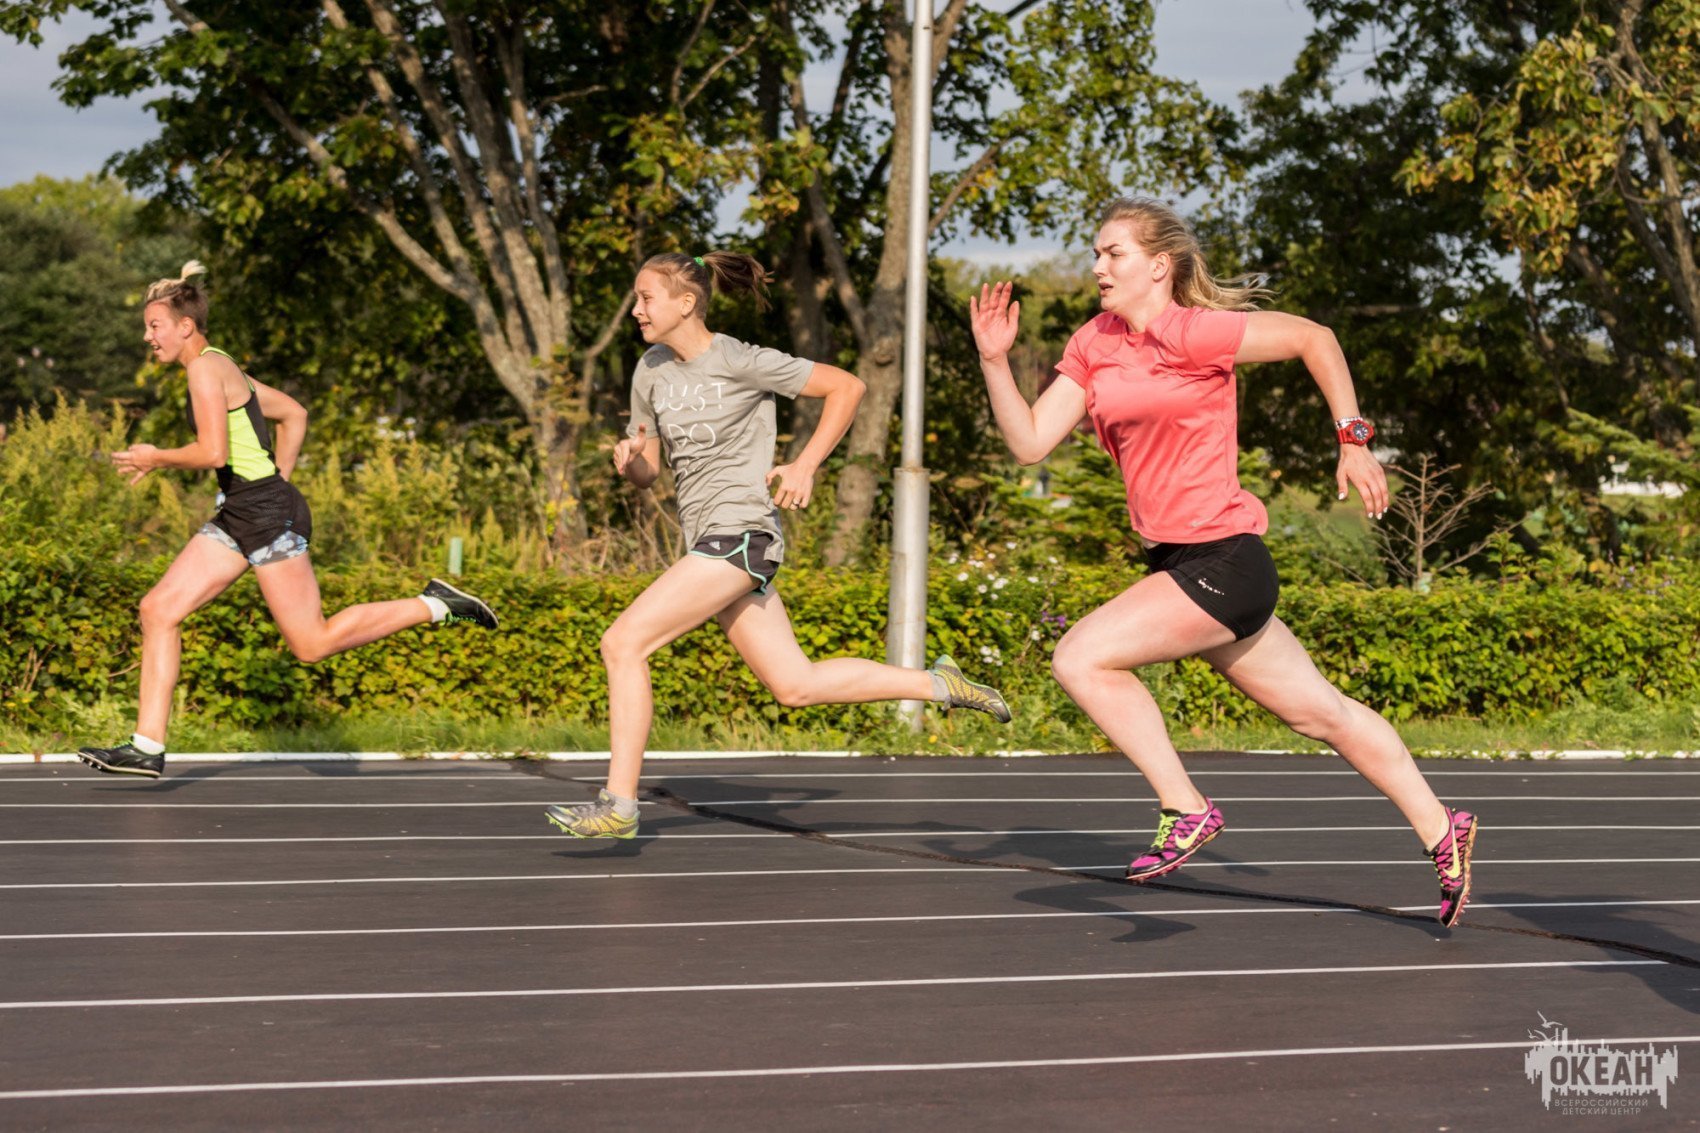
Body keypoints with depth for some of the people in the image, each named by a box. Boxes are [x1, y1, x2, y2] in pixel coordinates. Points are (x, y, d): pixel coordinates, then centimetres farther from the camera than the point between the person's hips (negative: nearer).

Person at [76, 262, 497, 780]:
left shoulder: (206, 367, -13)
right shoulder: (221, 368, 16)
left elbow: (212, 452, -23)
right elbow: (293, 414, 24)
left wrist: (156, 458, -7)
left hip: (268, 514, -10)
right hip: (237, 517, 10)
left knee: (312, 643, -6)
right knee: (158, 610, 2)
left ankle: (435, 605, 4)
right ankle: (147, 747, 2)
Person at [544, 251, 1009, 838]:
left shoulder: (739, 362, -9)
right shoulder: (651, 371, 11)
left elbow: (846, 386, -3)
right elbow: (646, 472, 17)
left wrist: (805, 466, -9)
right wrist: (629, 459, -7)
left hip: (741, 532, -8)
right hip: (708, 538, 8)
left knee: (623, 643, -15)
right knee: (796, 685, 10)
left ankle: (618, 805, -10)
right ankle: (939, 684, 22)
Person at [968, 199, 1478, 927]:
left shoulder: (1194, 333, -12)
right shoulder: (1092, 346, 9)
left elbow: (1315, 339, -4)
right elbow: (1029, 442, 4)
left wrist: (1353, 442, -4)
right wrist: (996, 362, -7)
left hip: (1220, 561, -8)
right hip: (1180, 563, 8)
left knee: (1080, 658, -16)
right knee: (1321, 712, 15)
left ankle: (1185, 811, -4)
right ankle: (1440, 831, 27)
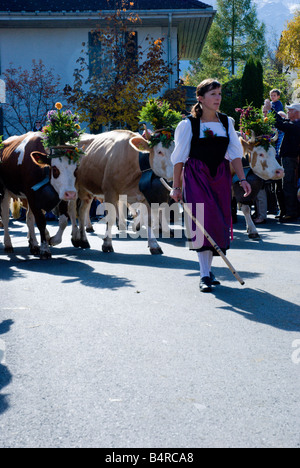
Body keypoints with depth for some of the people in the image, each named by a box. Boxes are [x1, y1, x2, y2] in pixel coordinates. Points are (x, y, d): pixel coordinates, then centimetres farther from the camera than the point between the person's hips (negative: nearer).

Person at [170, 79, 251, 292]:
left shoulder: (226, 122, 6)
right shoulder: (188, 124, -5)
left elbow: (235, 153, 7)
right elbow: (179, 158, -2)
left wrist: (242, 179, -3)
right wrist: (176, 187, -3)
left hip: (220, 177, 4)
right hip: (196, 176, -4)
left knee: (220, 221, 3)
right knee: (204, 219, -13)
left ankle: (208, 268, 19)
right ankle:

========================================================================

Extract, verbatim, the lines from the one containing "right hip: (196, 176, -4)" through the last line of the listing above.

right hip: (196, 176, -4)
left knee: (220, 221, 3)
right knee: (204, 219, -13)
left ankle: (208, 268, 19)
right ankle:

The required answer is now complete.